A fish ear bone (otolith) with red dye marks separated by 2 months of growth. The lines show where the composition of the bone was analysed.
A fish ear bone (otolith) with red dye marks separated by 2 months of growth. The lines show where the composition of the bone was analysed.
Throughout our lives, the enamel on our teeth carries the tell-tale fingerprint of where we lived as children. Containing the characteristic proportion of strontium isotopes (87Sr:86Sr) in the water we drank, teeth carry the hallmark forever. And fish are much the same, acquiring chemical isotopes in their bones as they grow. But one set of bones – the otoliths in the ear – grow continually throughout a fish's lifetime, building up tissue each day like tree growth rings, carrying a permanent isotope record, which indicates the fish's location throughout its entire life. However, less was known about the rates at which various elements, such as strontium and barium, found in water accumulate in ear bones. How quickly do changes between locations show up in the bones and might some fish acquire elements from water at faster rates than others, possibly affecting how researchers interpret ear bone histories?
To find out, Matthias Vignon and colleagues from Université de Pau et des Pays de L'Adour, France, transferred young brown trout (Salmo trutta) from water with low levels of strontium and high levels of barium, to river water with naturally high levels of strontium and very little barium, marking the transition in the fish's otoliths by bathing them in a red dye to create a visible band in the bone. After 2 months in the new water, the team bathed the fish again in red dye, creating a second band, before boosting the barium in the water for a further 2.5 months. Finally, the researchers checked how energetic the individuals were by recording how much oxygen they consumed when resting and when swimming before collecting their ear bones, to analyse how the quantities of strontium and barium in the otoliths varied over time.

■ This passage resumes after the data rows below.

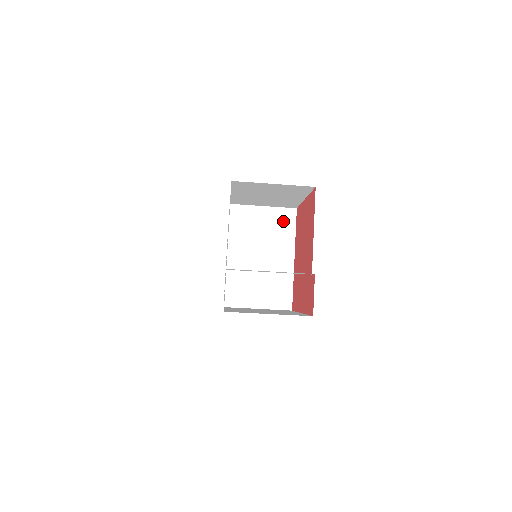
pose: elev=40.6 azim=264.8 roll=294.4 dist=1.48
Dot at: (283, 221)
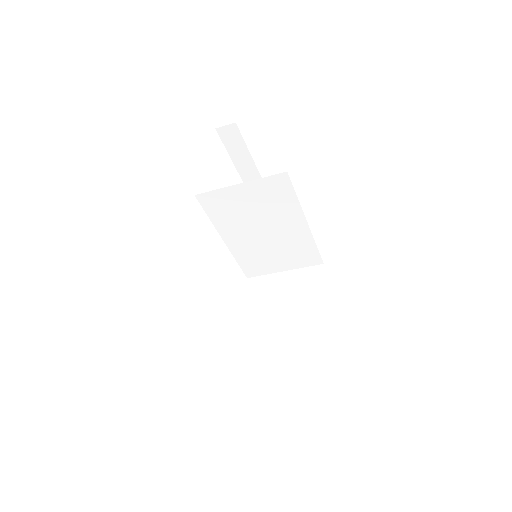
Dot at: (274, 191)
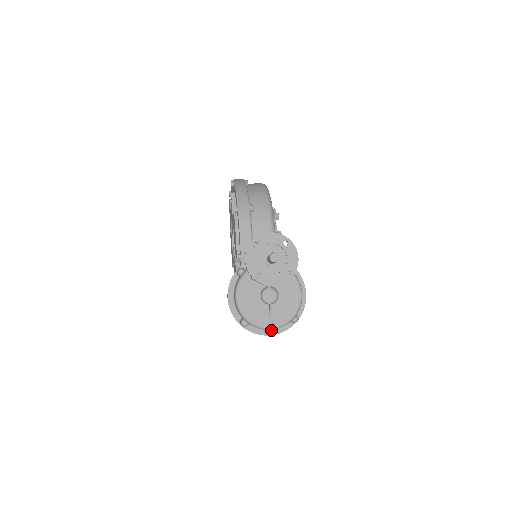
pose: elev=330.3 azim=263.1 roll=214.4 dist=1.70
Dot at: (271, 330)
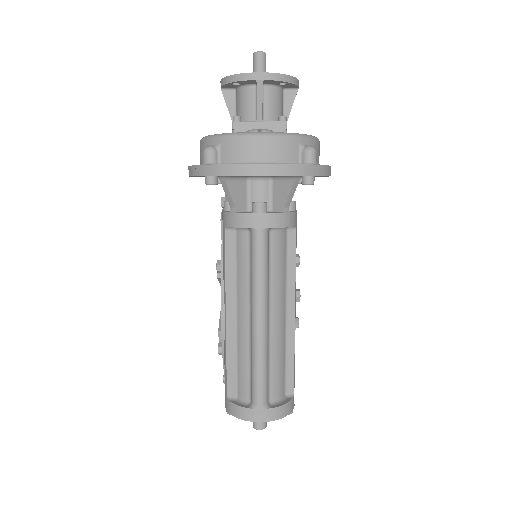
Dot at: (262, 164)
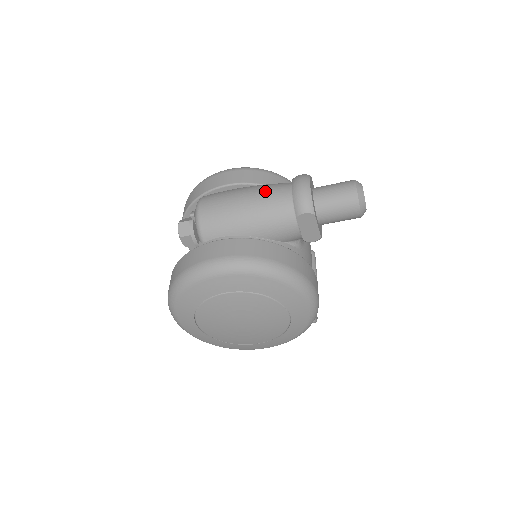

Meticulously recording how the proportion of both elements varied from the first red band to the surface of the ear bone, the team saw the quantities of strontium increase as the barium fell – in line with the levels in the fish's water – before the barium levels climbed again after the researchers had supplemented the barium in the water.
But when the team compared how fast individuals absorbed the isotopes, the most energetic fish fully incorporated the barium in their ear bones within ∼10 days, while the slowest took almost a month, and some fish could almost saturate fresh bone with strontium within a month while the slowest took almost 2.4 months. However, the strontium and barium levels in the ear bones always started changing soon after the fish were transferred between the water supplies. ‘Habitat transitions should therefore be discernible after a relatively moderate/brief residence time, but the otolith may not reflect ambient water levels for weeks’, says Vignon.
But what made some fish fast absorbers while others took longer to incorporate the hallmark elements in their ear bones? Comparing the fish's resting metabolic rates with their absorbance of both elements, the fish with the fastest metabolisms recorded water composition changes in their otoliths faster than fish with slower metabolic rates, which could skew how researchers interpret the location signals from the ear bones of fish communities if the population is particularly energetic or sluggish.
Vignon says, ‘The time taken for environmental changes to be reflected in the growing otolith thus can no longer be assumed to remain a constant within populations’, advising researchers that although otoliths are a key tool for tracking fish migrations, it might be better to not read too much about an individual's precise location at a specific time from their ear bone element profiles, which could depend as much on their vigour as their location.